China's top social messaging app WeChat censors messages that contain sensitive terms and are sent from overseas to mainland-linked accounts, according to a report.
WeChat accounts registered with a mainland China-based phone number have keywords filtered out or messages blocked anywhere in the world as long they keep the same user name, a study by the University of Toronto's Citizen Lab found. Accounts created abroad, such as through carriers in Hong Kong or the U.S., don?t face the same restrictions, the report said.
The dual systems are crucial to understanding how Tencent Holdings Ltd., which owns WeChat, can expand China's most-popular message service overseas while still complying with domestic government controls on information.
With 846 million active users on WeChat, the company scrapes news posts deemed sensitive and blocks private texts containing certain words in both one-on-one and group chats, Citizen Lab's research on Thursday showed.
Tencent said it complies with local laws and regulations in the countries where it operates.

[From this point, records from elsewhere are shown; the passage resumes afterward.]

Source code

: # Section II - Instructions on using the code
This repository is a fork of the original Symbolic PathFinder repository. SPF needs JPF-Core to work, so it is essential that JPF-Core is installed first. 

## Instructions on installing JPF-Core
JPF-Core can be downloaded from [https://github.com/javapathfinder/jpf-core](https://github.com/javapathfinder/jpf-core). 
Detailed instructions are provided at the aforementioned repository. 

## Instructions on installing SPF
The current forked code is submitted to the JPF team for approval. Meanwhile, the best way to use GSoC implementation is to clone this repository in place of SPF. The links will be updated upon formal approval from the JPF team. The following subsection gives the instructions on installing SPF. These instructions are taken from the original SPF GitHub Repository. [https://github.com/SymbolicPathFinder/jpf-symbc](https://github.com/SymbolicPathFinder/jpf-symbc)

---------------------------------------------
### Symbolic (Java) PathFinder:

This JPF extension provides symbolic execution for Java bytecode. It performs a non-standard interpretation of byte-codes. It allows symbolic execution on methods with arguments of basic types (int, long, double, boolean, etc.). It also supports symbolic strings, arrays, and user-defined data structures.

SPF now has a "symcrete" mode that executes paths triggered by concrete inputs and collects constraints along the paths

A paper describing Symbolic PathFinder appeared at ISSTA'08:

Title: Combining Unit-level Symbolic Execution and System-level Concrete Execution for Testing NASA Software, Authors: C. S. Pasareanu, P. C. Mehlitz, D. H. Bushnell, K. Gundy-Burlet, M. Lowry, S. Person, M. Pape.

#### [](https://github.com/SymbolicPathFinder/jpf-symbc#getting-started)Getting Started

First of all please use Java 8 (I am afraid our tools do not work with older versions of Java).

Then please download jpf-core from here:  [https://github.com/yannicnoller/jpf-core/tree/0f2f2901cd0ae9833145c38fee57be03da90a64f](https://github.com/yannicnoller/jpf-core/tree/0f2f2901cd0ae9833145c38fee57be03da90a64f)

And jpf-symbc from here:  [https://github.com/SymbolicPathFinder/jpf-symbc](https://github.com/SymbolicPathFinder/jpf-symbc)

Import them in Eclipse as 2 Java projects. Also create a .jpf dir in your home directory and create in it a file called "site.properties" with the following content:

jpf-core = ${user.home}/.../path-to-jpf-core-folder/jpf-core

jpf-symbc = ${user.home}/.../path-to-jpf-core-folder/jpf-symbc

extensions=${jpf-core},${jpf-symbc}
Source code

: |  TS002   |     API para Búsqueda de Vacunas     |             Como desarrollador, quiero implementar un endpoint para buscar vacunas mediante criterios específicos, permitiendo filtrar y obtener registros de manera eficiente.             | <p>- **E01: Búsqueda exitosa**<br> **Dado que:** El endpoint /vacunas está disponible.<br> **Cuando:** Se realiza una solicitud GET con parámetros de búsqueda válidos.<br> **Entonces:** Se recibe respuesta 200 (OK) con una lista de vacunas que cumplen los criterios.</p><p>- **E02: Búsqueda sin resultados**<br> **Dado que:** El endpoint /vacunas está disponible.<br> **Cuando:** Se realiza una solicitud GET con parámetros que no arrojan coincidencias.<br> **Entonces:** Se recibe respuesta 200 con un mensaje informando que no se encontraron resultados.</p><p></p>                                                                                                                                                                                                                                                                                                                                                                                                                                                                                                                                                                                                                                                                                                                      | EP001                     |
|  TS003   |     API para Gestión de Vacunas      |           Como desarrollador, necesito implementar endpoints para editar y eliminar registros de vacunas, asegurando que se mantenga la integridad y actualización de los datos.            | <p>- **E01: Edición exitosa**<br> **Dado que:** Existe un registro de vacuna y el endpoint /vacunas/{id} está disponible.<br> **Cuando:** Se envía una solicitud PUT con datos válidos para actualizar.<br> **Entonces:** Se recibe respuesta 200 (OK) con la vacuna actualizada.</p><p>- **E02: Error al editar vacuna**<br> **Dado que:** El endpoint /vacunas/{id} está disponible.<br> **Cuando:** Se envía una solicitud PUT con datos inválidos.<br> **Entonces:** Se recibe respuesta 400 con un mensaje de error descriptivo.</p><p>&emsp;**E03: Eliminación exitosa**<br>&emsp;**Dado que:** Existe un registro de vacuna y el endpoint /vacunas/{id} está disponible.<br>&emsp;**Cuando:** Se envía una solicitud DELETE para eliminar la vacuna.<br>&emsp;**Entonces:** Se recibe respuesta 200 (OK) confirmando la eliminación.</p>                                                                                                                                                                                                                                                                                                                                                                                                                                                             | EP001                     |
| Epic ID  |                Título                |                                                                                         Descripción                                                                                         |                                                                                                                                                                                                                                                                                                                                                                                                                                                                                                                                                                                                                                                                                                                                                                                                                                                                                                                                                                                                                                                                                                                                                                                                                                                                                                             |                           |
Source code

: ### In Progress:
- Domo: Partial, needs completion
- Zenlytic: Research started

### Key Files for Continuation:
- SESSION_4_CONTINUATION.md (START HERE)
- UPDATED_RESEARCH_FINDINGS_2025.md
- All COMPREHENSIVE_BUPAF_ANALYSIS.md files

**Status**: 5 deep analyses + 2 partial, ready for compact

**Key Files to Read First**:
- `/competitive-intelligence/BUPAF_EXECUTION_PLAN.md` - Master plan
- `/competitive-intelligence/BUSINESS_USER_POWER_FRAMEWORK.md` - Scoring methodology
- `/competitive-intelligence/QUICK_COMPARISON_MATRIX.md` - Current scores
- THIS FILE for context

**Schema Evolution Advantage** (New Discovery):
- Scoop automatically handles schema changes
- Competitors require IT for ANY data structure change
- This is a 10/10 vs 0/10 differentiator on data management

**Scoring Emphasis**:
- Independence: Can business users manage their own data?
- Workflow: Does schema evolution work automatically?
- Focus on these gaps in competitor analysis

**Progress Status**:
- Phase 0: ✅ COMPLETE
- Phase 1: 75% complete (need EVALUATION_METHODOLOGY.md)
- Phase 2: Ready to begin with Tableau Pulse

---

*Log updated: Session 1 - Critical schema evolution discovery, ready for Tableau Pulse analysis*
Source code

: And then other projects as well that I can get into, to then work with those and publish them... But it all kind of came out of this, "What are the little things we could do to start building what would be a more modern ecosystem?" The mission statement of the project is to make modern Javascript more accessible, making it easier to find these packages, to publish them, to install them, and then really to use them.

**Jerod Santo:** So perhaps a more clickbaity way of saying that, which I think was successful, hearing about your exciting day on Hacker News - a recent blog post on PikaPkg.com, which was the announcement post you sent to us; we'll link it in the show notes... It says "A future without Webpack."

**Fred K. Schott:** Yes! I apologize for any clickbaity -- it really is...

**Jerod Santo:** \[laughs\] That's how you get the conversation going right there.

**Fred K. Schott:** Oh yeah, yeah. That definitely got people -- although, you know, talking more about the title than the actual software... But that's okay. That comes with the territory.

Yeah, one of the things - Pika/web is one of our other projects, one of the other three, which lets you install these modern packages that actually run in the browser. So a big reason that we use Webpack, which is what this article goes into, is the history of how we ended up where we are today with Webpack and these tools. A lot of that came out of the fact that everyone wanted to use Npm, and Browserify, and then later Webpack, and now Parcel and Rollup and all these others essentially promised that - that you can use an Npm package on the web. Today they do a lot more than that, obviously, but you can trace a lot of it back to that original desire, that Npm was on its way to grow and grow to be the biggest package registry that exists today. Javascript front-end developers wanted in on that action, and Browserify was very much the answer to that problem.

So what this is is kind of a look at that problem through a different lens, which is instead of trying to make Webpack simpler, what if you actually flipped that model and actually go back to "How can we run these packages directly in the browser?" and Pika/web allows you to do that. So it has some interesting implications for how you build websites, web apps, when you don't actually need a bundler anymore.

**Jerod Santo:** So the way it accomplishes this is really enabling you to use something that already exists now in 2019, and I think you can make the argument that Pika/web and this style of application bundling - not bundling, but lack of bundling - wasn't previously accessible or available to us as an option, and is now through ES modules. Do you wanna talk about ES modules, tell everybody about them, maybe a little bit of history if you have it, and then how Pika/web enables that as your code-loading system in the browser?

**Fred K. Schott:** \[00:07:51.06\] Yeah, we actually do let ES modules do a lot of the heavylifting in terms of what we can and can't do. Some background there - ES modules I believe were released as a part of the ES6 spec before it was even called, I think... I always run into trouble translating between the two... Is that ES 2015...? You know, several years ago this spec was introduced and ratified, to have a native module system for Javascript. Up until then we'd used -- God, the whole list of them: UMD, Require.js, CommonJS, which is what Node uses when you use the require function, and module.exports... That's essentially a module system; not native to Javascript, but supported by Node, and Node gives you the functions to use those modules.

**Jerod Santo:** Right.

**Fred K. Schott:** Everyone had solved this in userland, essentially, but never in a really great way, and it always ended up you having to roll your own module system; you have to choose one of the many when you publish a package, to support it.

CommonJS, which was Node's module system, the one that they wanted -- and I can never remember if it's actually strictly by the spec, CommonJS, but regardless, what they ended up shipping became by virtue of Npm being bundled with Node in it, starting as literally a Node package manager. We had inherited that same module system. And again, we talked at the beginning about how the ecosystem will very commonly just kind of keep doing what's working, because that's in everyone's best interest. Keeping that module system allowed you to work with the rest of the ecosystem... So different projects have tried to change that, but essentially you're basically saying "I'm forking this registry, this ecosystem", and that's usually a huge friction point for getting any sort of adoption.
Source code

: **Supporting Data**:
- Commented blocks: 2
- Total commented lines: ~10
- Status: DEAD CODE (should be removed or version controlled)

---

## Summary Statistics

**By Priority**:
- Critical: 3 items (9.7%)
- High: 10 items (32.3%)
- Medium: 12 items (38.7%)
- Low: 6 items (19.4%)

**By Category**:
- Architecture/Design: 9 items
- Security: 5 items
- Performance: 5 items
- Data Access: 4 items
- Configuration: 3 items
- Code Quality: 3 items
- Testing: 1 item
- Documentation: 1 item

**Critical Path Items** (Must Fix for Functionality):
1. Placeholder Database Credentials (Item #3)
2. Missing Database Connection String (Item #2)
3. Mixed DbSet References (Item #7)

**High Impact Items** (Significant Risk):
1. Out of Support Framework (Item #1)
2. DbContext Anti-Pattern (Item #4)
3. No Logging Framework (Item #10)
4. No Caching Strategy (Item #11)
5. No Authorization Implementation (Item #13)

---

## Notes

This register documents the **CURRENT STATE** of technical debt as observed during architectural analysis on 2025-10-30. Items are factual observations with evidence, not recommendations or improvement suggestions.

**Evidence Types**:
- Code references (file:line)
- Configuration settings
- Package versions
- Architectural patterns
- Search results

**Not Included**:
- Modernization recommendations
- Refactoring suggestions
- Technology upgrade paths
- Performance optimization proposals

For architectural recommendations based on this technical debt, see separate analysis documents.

Citizen Lab's researchers tested 26,821 keywords that have been blocked on other websites. They found that 174 words and expressions, such as "Free Tibet" and "ISIS Crisis," triggered censorship. If those words are detected by WeChat servers in China, the message won?t be sent.
More words are monitored in group chats than in one-to-one messages, most likely because of the capability to reach a larger number of users, the study showed.
In addition, it seems that keyword censorship is dynamic. Some keywords that triggered censorship in original tests were later found to be permissible in later tests. Some newfound censored keywords appear to have been added in response to current news events.
The report also discovered that keyword censorship is no longer transparent. In the past, users received notification when their message was blocked; now censorship of chat messages happens without any user notice. Texts sent from overseas users to a Chinese account simply wouldn?t appear on the receivers' app.
The report added that WeChat's internal browser blocks China-based accounts from accessing a range of websites including gambling, Falun Gong, and media that report critically on China. Websites that are blocked for China accounts were fully accessible for International accounts, but there is intermittent blocking of gambling and pornography websites on International accounts.